The key to the multi-layered flavor of this dish is using one ingredient in two ways. Ben Pollinger, Executive Chef of New York City's Oceana Restaurant, sautées one half of a butternut squash and purées the other. The result is a super creamy risotto with delicious and complex flavors.
For the Sautéed Butternut Squash:
Cut the top part of a butternut squash off and peel. Cut into 1/4-inch thick slices. Cut the slices into 1/4-inch thick sticks. Cut the sticks into 1/4-inch pieces. Heat a large sauté pan over medium heat. Add the oil and squash. Season with the salt and pepper. Sauté until tender. Reserve.
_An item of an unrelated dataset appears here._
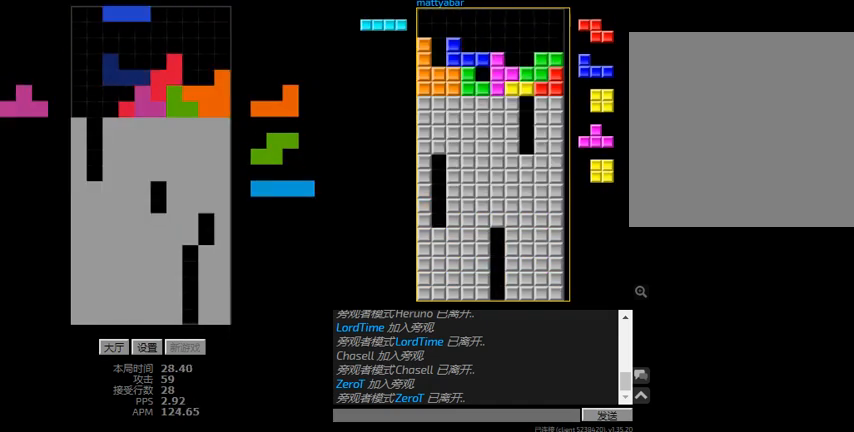
{"keys": [], "events": [[134, "r", "up"], [167, "right", "down"], [234, "right", "up"], [334, "r", "down"], [467, "left", "up"], [467, "r", "up"]]}
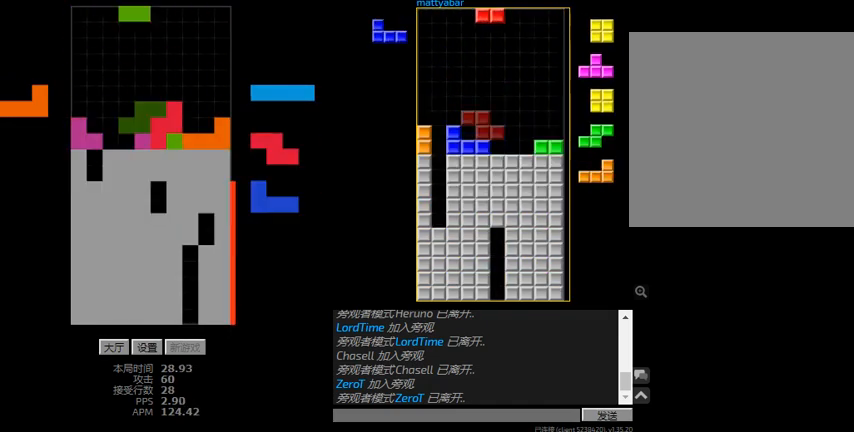
{"keys": ["left"], "events": [[34, "left", "down"], [100, "left", "up"], [234, "left", "down"], [267, "l", "down"], [334, "l", "up"]]}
For the Butternut Squash Purée:
Preheat the oven to 375°. Cut the bottom part of the butternut squash in half. Scoop out the seeds. Drizzle the cut side of the squash with a little canola or vegetable oil and season with the salt and pepper. Place the squash cut-side down on a baking tray lined with parchment paper. Roast the squash until tender. Once cool enough to handle, scoop the flesh from the skin and puree in a food processor until smooth. Reserve.
For the Risotto with Shrimp, Butternut Squash and Sage:
Heat a 12-inch sauté pan over medium heat.
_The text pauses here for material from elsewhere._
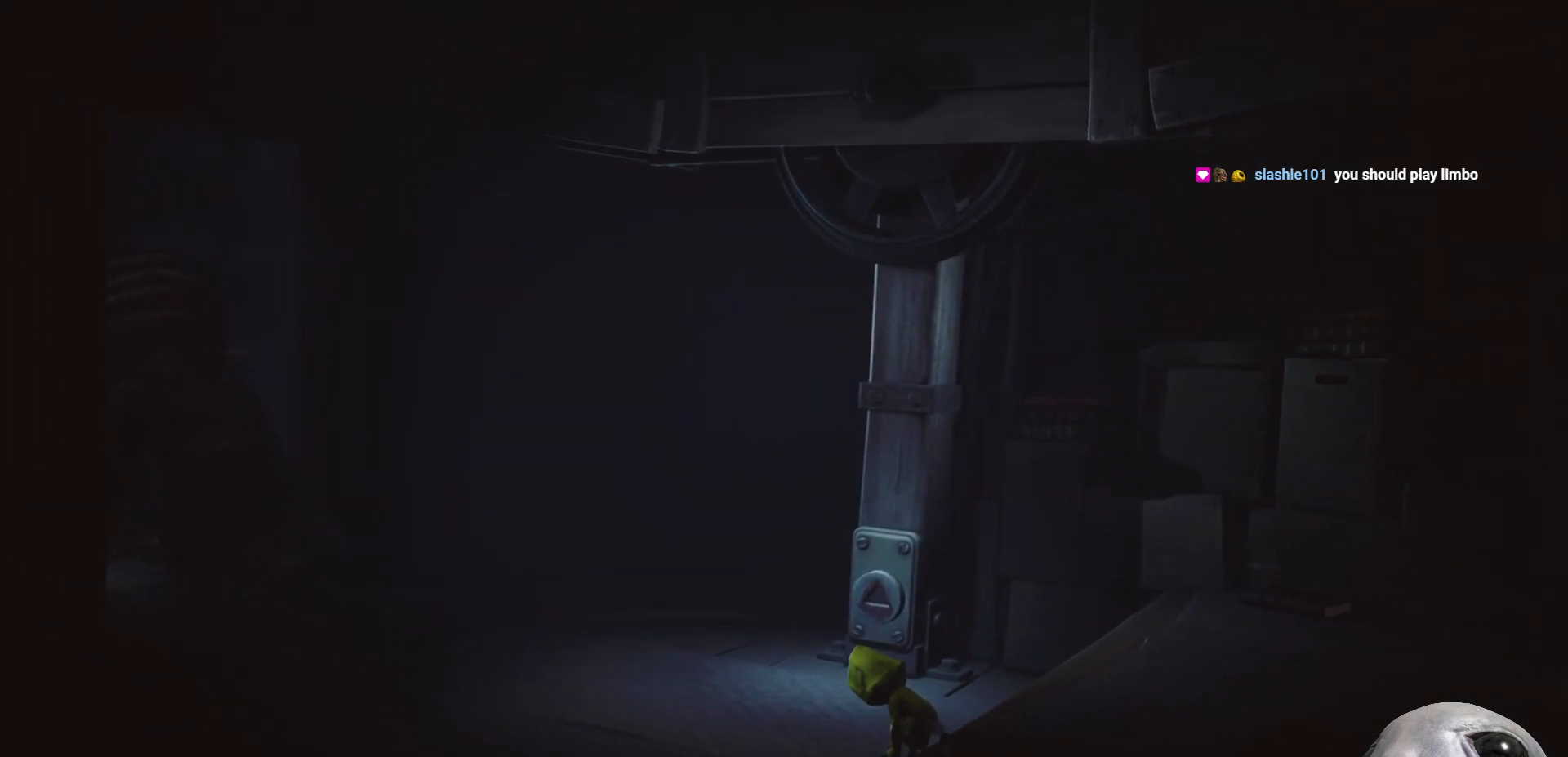
Gameplay with a controller (Xbox layout); each line is a JSON object with the inputs held at the frame after it. "events" lists button and stick changes between this image and that frame as [ms after this image, input, new state], when the widget could be followed in between.
{"buttons": ["L2"], "left_stick": "left", "right_stick": "left", "events": []}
Add the oil and rice. Cook for two minutes, stirring frequently. Season with the salt and pepper.
Begin adding the stock. Add 1/2 cup to 1 cup at a time, stirring constantly. Cook each addition until when you run spatula through the rice it does not flow back.
Repeat until the rice is almost cooked and when only one addition of liquid remains, add the diced Sautéed Butternut Squash and shrimp. Cook until shrimp turns pink.
Add the Butternut Squash Puree and sage. Mix well and then divide among four bowls.